## Seite

========================================================================

Berliner Döner ist jetzt ein Teil von mir – ein bewusstseinserweiternder Trip

Marianna Sajaz in Berlin

Um es gleich klarzustellen: auf dieser Reise waren keinerlei bewusstseinserweiternde Substanzen involviert, bis auf ein kühles Bier;). Das Reisen an sich entwickelt und erweitert unser Bewusstsein massiv, denn jede sinnliche Erfahrung, jede Emotion und jeder Gedanke verändern mehr oder weniger unsere Physiologie. Und in Berlin gab es an nur drei Tagen so viel Interessantes, Schönes, Hässliches, Lustiges und Trauriges zu sehen, dass wir ein Gefühl hatten, einen ganzen Monat dort verbracht zu haben.

========================================================================

## Aufgabe
Fasse den Absatz „Um es gleich klarzustellen“ aus dem Berlin-Reisebericht als kurze Stichpunktliste zusammen und behalte dabei seine wichtigsten Aussagen.

## Quelldaten

========================================================================

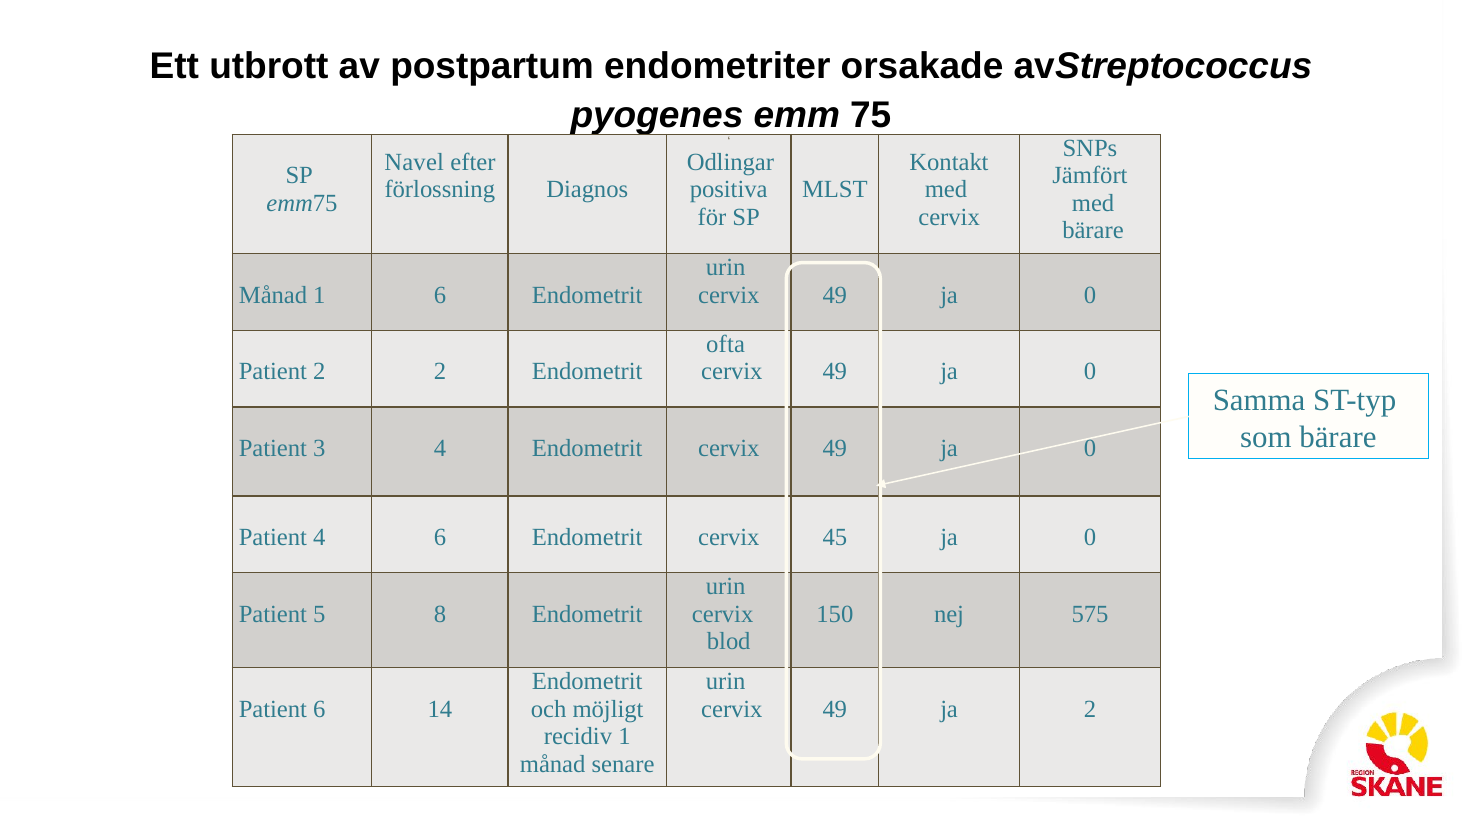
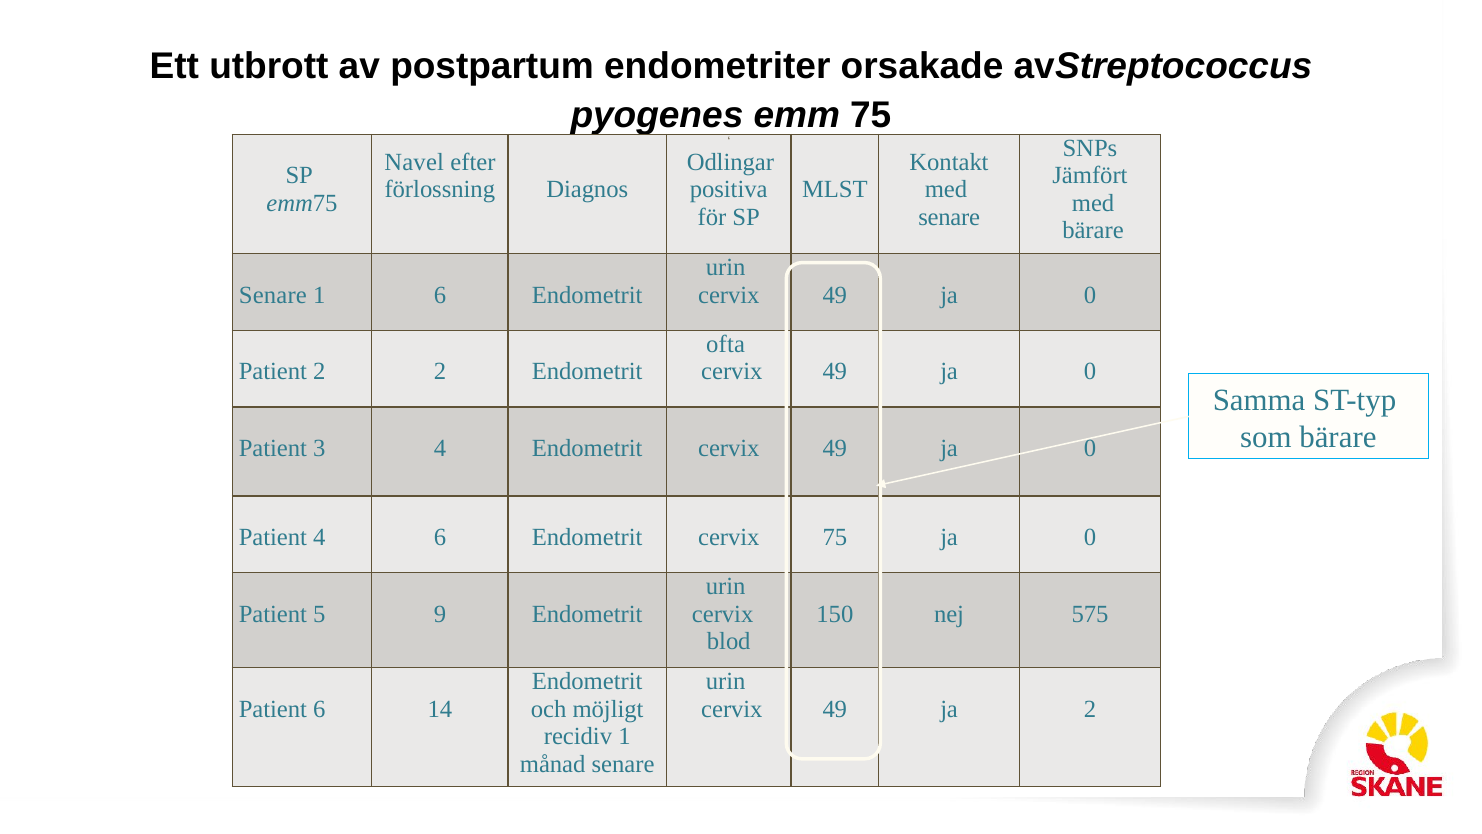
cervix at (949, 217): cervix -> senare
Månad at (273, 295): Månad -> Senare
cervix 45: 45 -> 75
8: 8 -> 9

========================================================================

## Lösung
- Auf der Reise wurden keine bewusstseinserweiternden Substanzen konsumiert, nur ein kühles Bier.
- Das Reisen selbst erweitert das Bewusstsein stark, da jede Sinneserfahrung, jede Emotion und jeder Gedanke die Physiologie mehr oder weniger verändert.
- In nur drei Tagen Berlin gab es so viel Interessantes, Schönes, Hässliches, Lustiges und Trauriges zu sehen, dass es sich wie ein ganzer Monat anfühlte.